Jack Eisley is sitting at a bar in the Philadelphia Airport. Tomorrow, he has a meeting with his soon-to-be-ex-wife and her lawyer and soon-to-be-next-husband. Jack dreads the meeting and he’s happy to chat innocently with a pretty blonde at the bar. Everything seems alright until she tells him that she put something in his drink and that he’ll die in a few hours. Meanwhile, Mike Kowalski, profession: secret agent for a weird agency, is doing a side job for himself. He’s currently slowly and methodically eliminating all the people responsible for the death of his beloved Katie. He’s about to pull the trigger and score one more enemy when his special phone rings and his contact asks him to go and get the head of a Pr Manchette (*nudge, nudge*) who died in the morning. Kowalski’s employers want to analyse Pr Manchette’s head. In addition, he needs to get a woman called Kelly White who was last seen at the Philadelphia Airport. Back to Jack, who’s now at his hotel room, sick as a dog at the exact time the blonde had predicted he would be as a result of the poisining. He starts believing she did spice his drink with a lethal weapon. He rushes back to the airport to find her and put his hand on the antidote.
As it is, both Kowalski and Jack are after the same woman, Kelly White. They embark in a fast paced trip across Philadelphia at night and the reader takes a seat aboard an UFO of a book. Jack soon finds out that Kelly White has a virus which doesn’t bear privacy, loneliness or solitude. If she’s farther than three meters from another human, she dies within 3 minutes. Isn’t that idea fantastic? It provides countless possibilities of comical scenes in a novel. Imagine living a daily life with this when the others around you don’t know it. You’re constantly invading other people’s space, you can’t pee on your own and you act suspiciously promiscuous. The horror.

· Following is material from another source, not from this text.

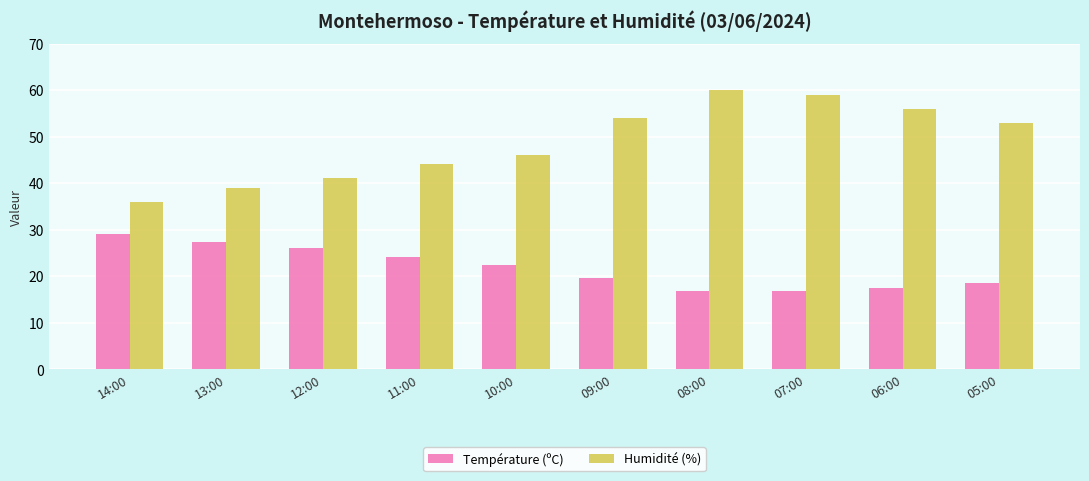

How many bars are there in each group?

2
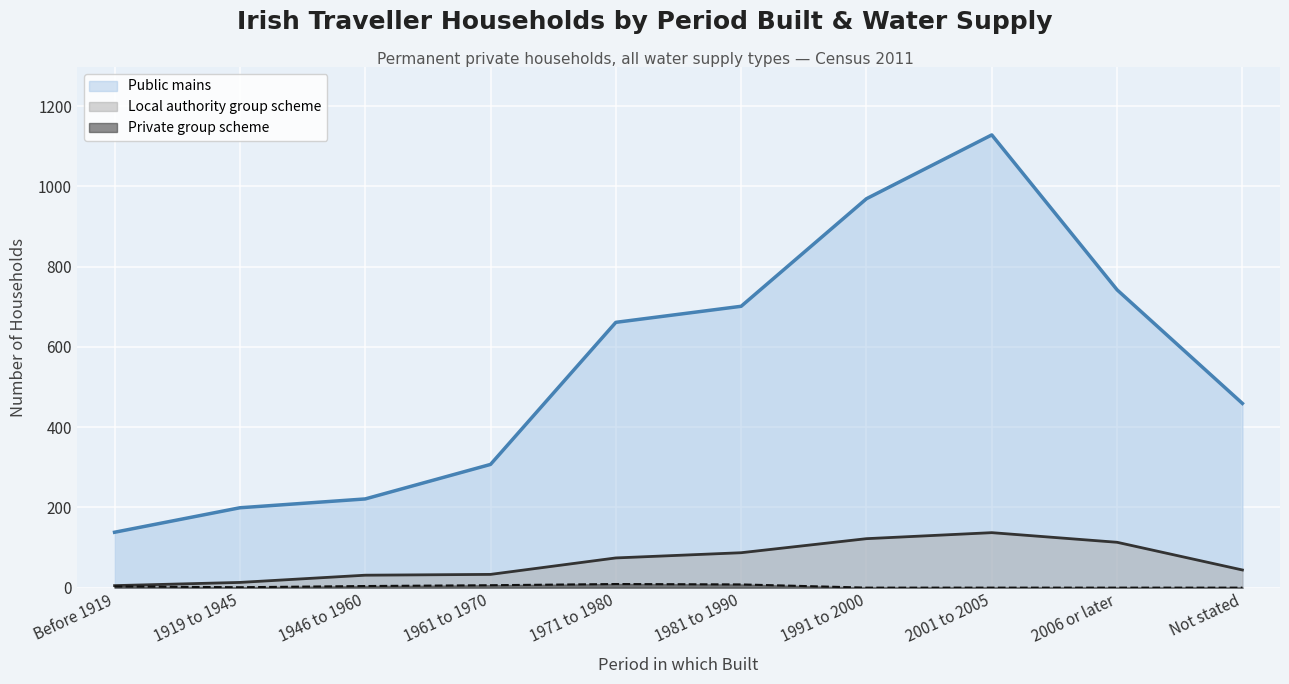

What are all the series names shown in the legend?

Public mains, Local authority group scheme, Private group scheme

The intrigue is made of this incredible scenario of futurist science whipped with international terrorism. This icing on the cake is the personal Vengeance carried on by Kowalski. All this works extremely well. Duane Swierczynski manages to write a coherent and yet totally wacked story. Mike could have a penguin as a teammate and the reader would accept is a fact. He’s that good! The ending is surrealist and yet totally logical. The style is full of catchy dialogues, urgent descriptions and striking imagery. Here are Jack and the blonde during their first encounter:
You’re looking for something unwinding and well-written? A book to take you away during a journey on a train? The Blonde is for you. What about me? I loved this book and I already have Fun and Games waiting for me. As often, I owe the discovery of this writer to Guy’s impeccable tastes in literature. Thanks again, Guy.
PS: For readers who can read Spanish or French, I recommend Carlos Salem. He’s Swierczynski’s European evil brother.